Il faut le dire : les propos tenus par Ségolène Royal sur la délinquance ont eu l’effet d’une bombe. A double titre. D’une part, de la part d’une personnalité de gauche, on n’attendait pas autant de fermeté. D’autre part, l’étonnement est à son comble quand le terme encadrement militaire vient d’une femme ! Des propos qui scandalisent les éléphants du Parti socialiste.
Voilà qui montre tout le décalage entre les dirigeants du PS et la réalité sociale du pays. Un divorce qu’aux dernières élections présidentielles le PS a payé cher. Mais depuis, aucun aggiornamento n’est intervenu, aucune introspection, aucune analyse sérieuse sur les raisons de cette défaite historique à une élection présidentielle.
Au lieu de ce travail en profondeur et, certainement salvateur, les leaders de gauche continuent à s’en tenir à leur doctrine de gauche qui sonne de plus en plus faux aux oreilles non seulement de leur électorat mais de la population française face à une réalité sociale qui a évolué. Ou disons régressé, avec la progression de la précarité, de la promiscuité pour beaucoup d’immigrés, comme l’ont montré les tragiques incendies à Paris dans les immeubles délabrés où ils ‘’survivaient’’, et l’explosion de la violence.
Ségolène Royal a justifié ses propos, alors que rien ne l’y obligeait, en parlant de "souffrance" vécue par la population en proie à cette violence sans fin. A croire que Ségolène Royal vient de découvrir cette réalité ! Bienvenue donc à Ségolène Royal dans ce nouveau monde qu’elle semblait, au mieux méconnaître, au pire ignorer, au vu de sa défense !
Ségolène a eu raison de parler ainsi. Exit la langue de bois. Place au franc-parler. Et on en redemande, car c’est justement ce dont a besoin la France, maintenant ou jamais, pour prendre à bras le corps ces problèmes abyssaux qui pourrissent la vie quotidienne de milliers de Français. Comme l’a justement affirmé Daniel Cohn-Bendit, co-président des Verts au Parlement européen, dans un entretien accordé au quotidien Le Monde dans son édition du 6 juin : "Si on ne dit pas clairement les choses sur les banlieues et l’immigration, on laisse un boulevard à Le Pen".
De la précarité, de la promiscuité, du chômage de masse, de la violence, rien n’est jamais sorti de bon dans le choix des peuples, comme l’a montré l’histoire, en particulier au siècle dernier. Que les politiques et même chacun d’entre nous, se le tienne pour dit.

* Données disponibles
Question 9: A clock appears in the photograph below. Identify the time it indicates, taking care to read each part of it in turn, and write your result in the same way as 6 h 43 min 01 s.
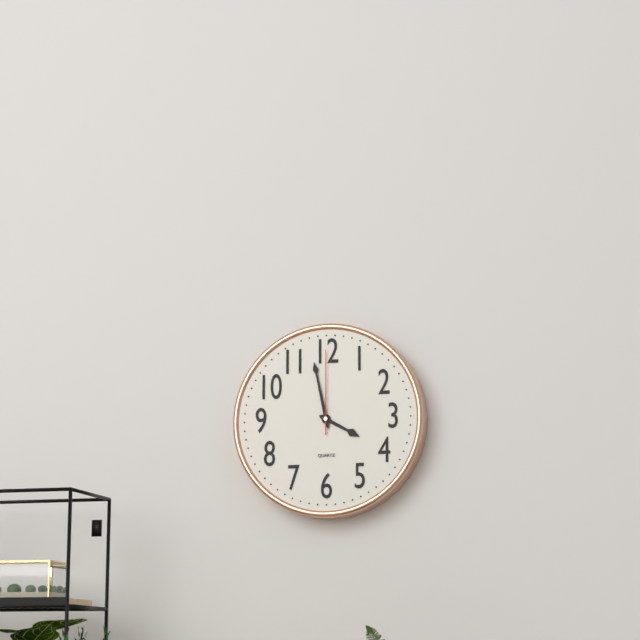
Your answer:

* Exercice bref
Recopiez le passage de l'extrait commençant à "Il faut le dire" et se terminant à "du Parti socialiste.", en substituant "un coup de tonnerre" à "une bombe". Appuyez-vous uniquement sur l'extrait.

* Réponse attendue
Il faut le dire : les propos tenus par Ségolène Royal sur la délinquance ont eu l’effet d’un coup de tonnerre. A double titre. D’une part, de la part d’une personnalité de gauche, on n’attendait pas autant de fermeté. D’autre part, l’étonnement est à son comble quand le terme encadrement militaire vient d’une femme ! Des propos qui scandalisent les éléphants du Parti socialiste.